+++ RECORDS FOR THE EXERCISE

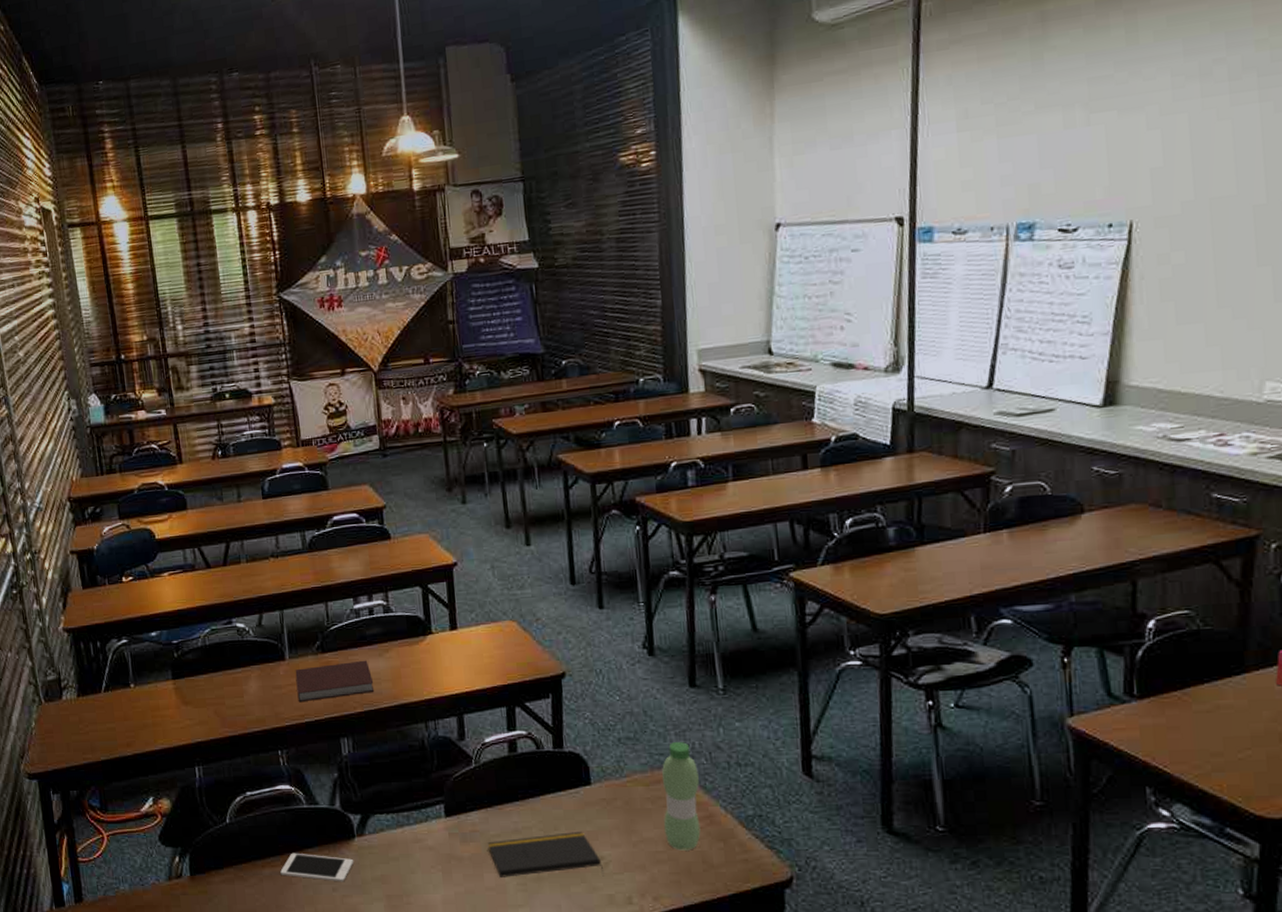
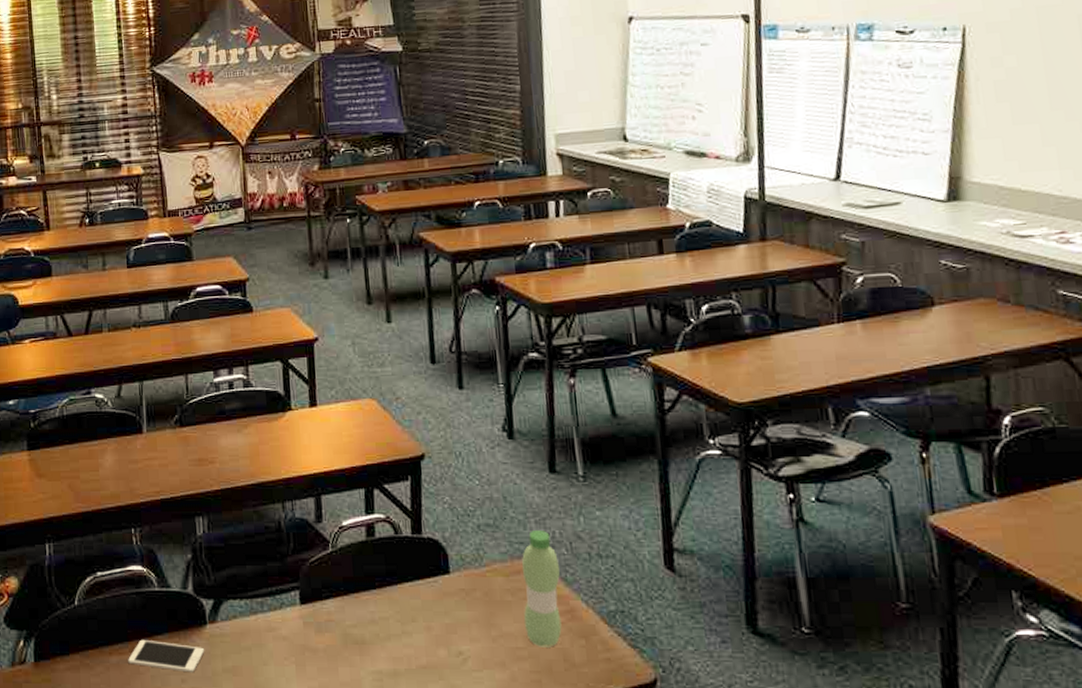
notebook: present [295,660,375,703] -> none [152,435,232,478]
notepad: present [487,831,604,877] -> none [343,623,462,674]

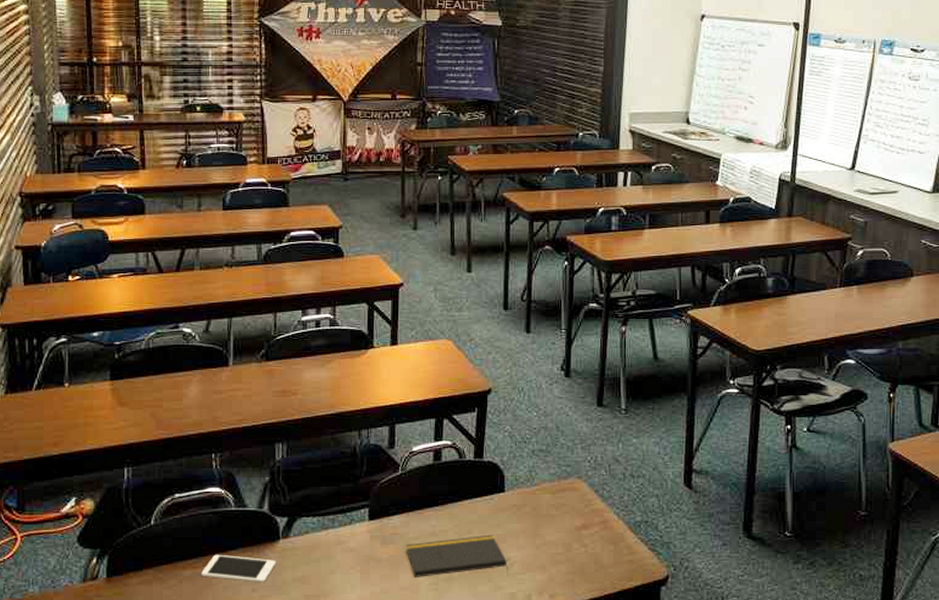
notepad: none [343,623,462,674] -> present [406,534,508,578]
water bottle: present [521,529,562,647] -> none [565,454,598,553]

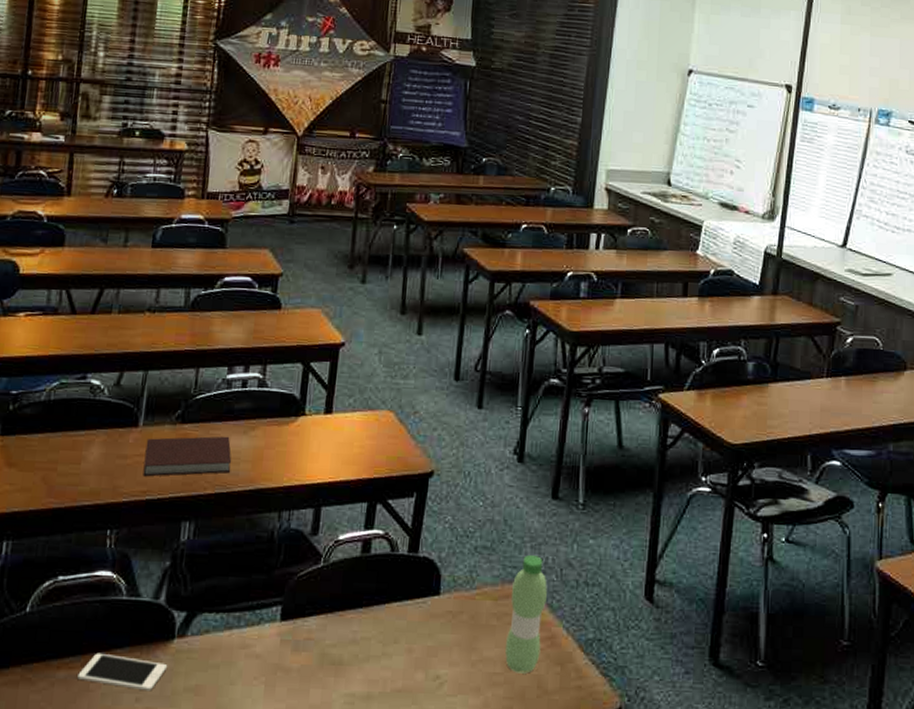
notebook: none [237,369,314,408] -> present [143,436,232,477]
notepad: present [406,534,508,578] -> none [320,645,437,699]
water bottle: none [565,454,598,553] -> present [505,554,547,674]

++++++

## [YOUR ASSIGNMENT]
Return each line from the material above exactly, but not the pictures.

## [SOLUTION BELOW]
notebook: present [295,660,375,703] -> none [152,435,232,478]
notepad: present [487,831,604,877] -> none [343,623,462,674]

notepad: none [343,623,462,674] -> present [406,534,508,578]
water bottle: present [521,529,562,647] -> none [565,454,598,553]

notebook: none [237,369,314,408] -> present [143,436,232,477]
notepad: present [406,534,508,578] -> none [320,645,437,699]
water bottle: none [565,454,598,553] -> present [505,554,547,674]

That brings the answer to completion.